Heading north past a shuttered crafts stand on a side road that looked as if it could lead to more views, Chee noticed a faint glow from the arroyo. Headlights? The illumination grew brighter as he approached. His unit’s lights flashed against the open tailgate of a truck parked off the road. Beyond it, he saw a tent lit from the inside. Past that, nothing but sand, a few shrubs, rocks. No red car.

He parked but kept his headlights on, positioning them to shine on the tent. He had left the other campers alone, but they were outside the Navajo Nation’s jurisdiction, beyond the park proper. He walked toward this tent with his flashlight shining.

“Navajo Police. Hello. Anyone in there?”

He saw shadows in the tent, shapes rising from the floor. Chee’s experience made him wary when facing the unknown. “Come out,” he called. “I need to talk to you.”

“What do you want?” The man spoke with an accent.

“I need to ask you some questions. Don’t you folks know it’s illegal to camp here?” Chee waited for the response.

“Sorry. Can we pay you the fee?” A female voice.

“Is that you, Melissa?” Chee said.

“No.”

“Come on out here and talk to me. Both of you.”

The tent rustled, and a gray-haired woman in shorts and a T-shirt emerged. “Heinrich is coming. He’s pulling on his shoes.” The woman took a few steps toward Chee. “My husband couldn’t find anywhere else to camp. We are doing no harm. We shall be gone by morning.”

An elderly man with a potbelly emerged from the opening and stood next to the woman.

“Heinrich Schwartz,” said the man after Chee introduced himself. “And this is Gisela.”

“I’m looking for a lost person. A blond woman driving a red car, or maybe walking around taking photographs. Have you seen her?”

“We haven’t seen anybody,” Heinrich said. “Nobody but you.”

The woman nodded. Chee thought she looked a bit like Louisa, Joe Leaphorn’s companion. He should call Louisa and find out how the Lieutenant was progressing.

“Have you seen any vehicles tonight?”

The man rubbed his scalp. “A truck with a trailer that stirred up dust. A motorcycle. One of those touring shuttle buses, empty. It made a lot of noise, too.”

“And that little car with loud music,” Gisela added. “It was red.”

“Which way was the car headed?” Chee asked.

The woman gestured with a pale arm. “It went by about an hour ago.”

“Did you see it again after that? Or hear it?”

“We did not,” the man said. His
w
’s sounded like
v
’s.

“Where are you visiting from?”

“We live in Germany.”

“Bavaria,” the woman said.

“Germany? Ma’am, from your English, I would have assumed you were American.”

She nodded. “You’re right about that. I was born in the States, but I grew up in Germany and moved back there when I met this wonderful man. Finally I persuaded him to see the West, and now we’re in trouble.”

“We went to the camp across the highway,” the man said, “but it was full. We went to the campground in the park, but it was closed too. Where else can we go?”

The couple looked tired. They stood in silence, backlit by the glow from inside their little tent. Chee looked at their neat campsite.

“The next closest camp ground is Navajo National Monument, on the way to Tuba City. But they might be full too, and that’s a long drive. Tell you what. You can stay here tonight if you promise you will pack up and move out first thing in the morning. And no more illegal camping. You understand?”

Heinrich spoke quickly. “Yes, sir. We promise. You are kind.

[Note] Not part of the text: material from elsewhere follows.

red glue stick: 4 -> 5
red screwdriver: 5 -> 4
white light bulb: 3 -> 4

We will pay you the camping fee?”

Chee shook his head. “You can buy something for your wife from the next vendor you see. Help the families who live out here. Welcome to Navajoland.”

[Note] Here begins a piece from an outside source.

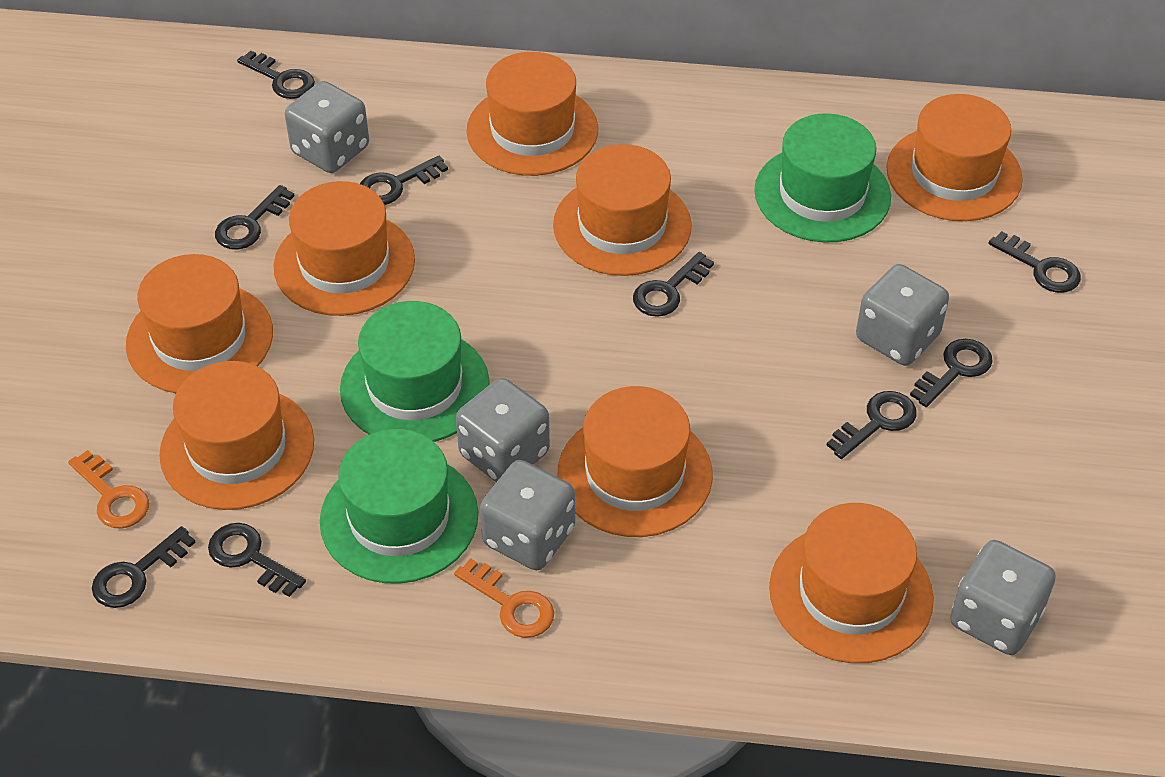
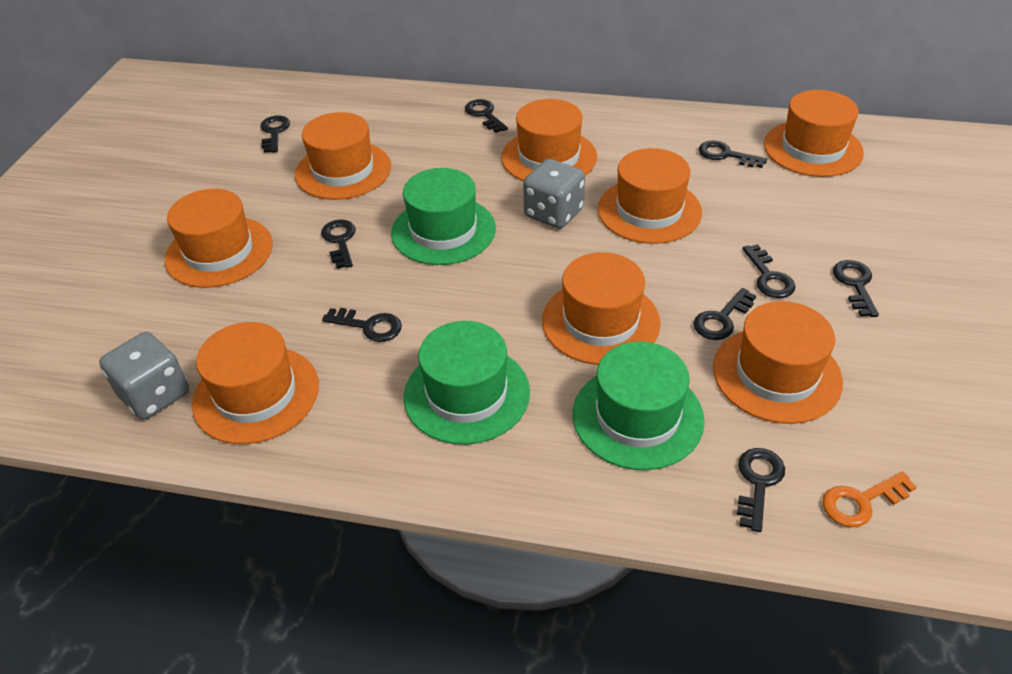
grey dice: 5 -> 2
orange key: 2 -> 1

He could see Gisela relax. “My grandfather worked here back in the 1930s. He loved this place and the people.” She held out her arm. “I have this Indian bracelet he bought many years ago. He said it was made by a Navajo man.”

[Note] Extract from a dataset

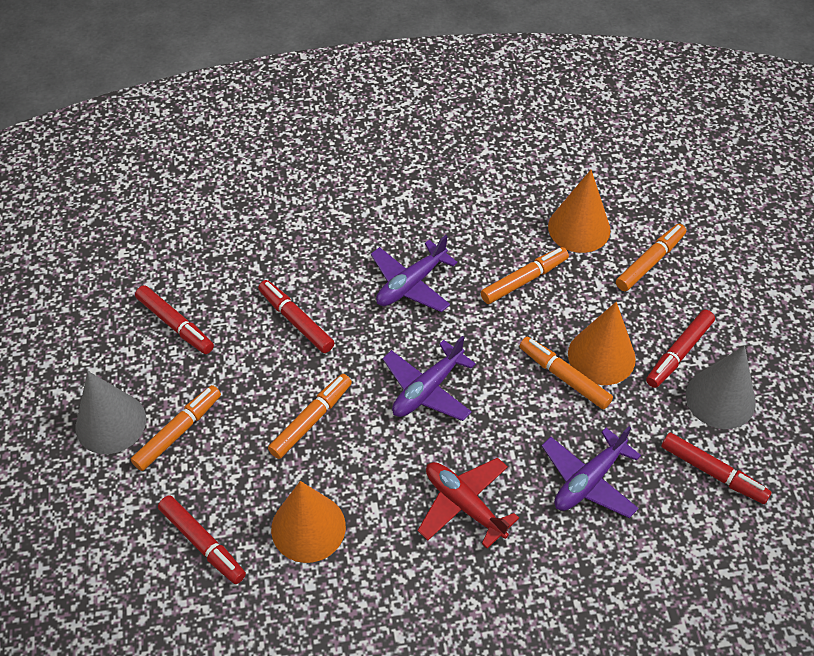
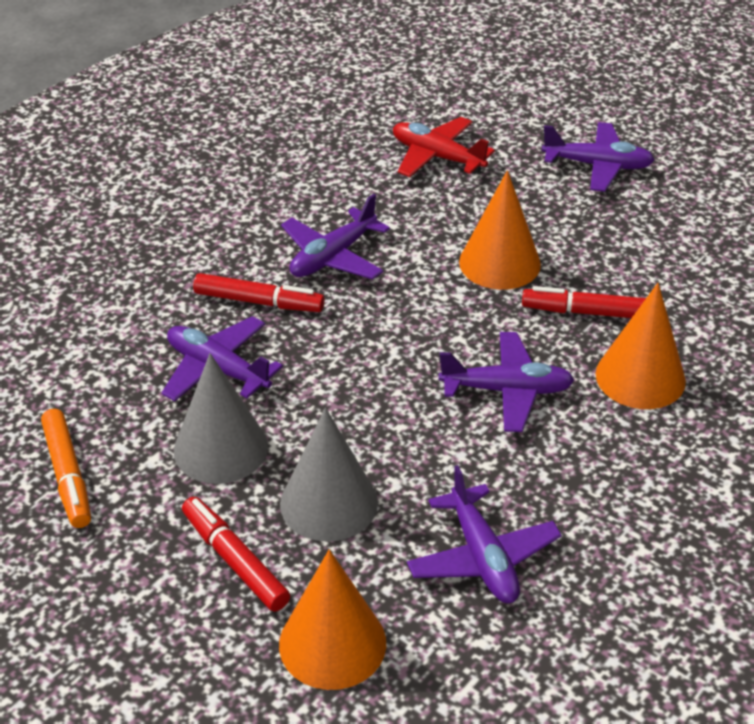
orange marker: 5 -> 1
purple plane: 3 -> 5
red marker: 5 -> 3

Chee looked at the sand-cast silver. “That is beautiful.”

“I’d like to get something like this for my daughter.”

“If you don’t find what you like out here, I have a relative who’s a jeweler, lives in Gallup. He might be able to come up with a copy for you.”

The woman pulled a wallet from her pocket and gave him a business card. “That would be wonderful. He can use this e-mail.”

Out of habit, Chee made a note of the husband’s name and the license number of their truck on the back of her card.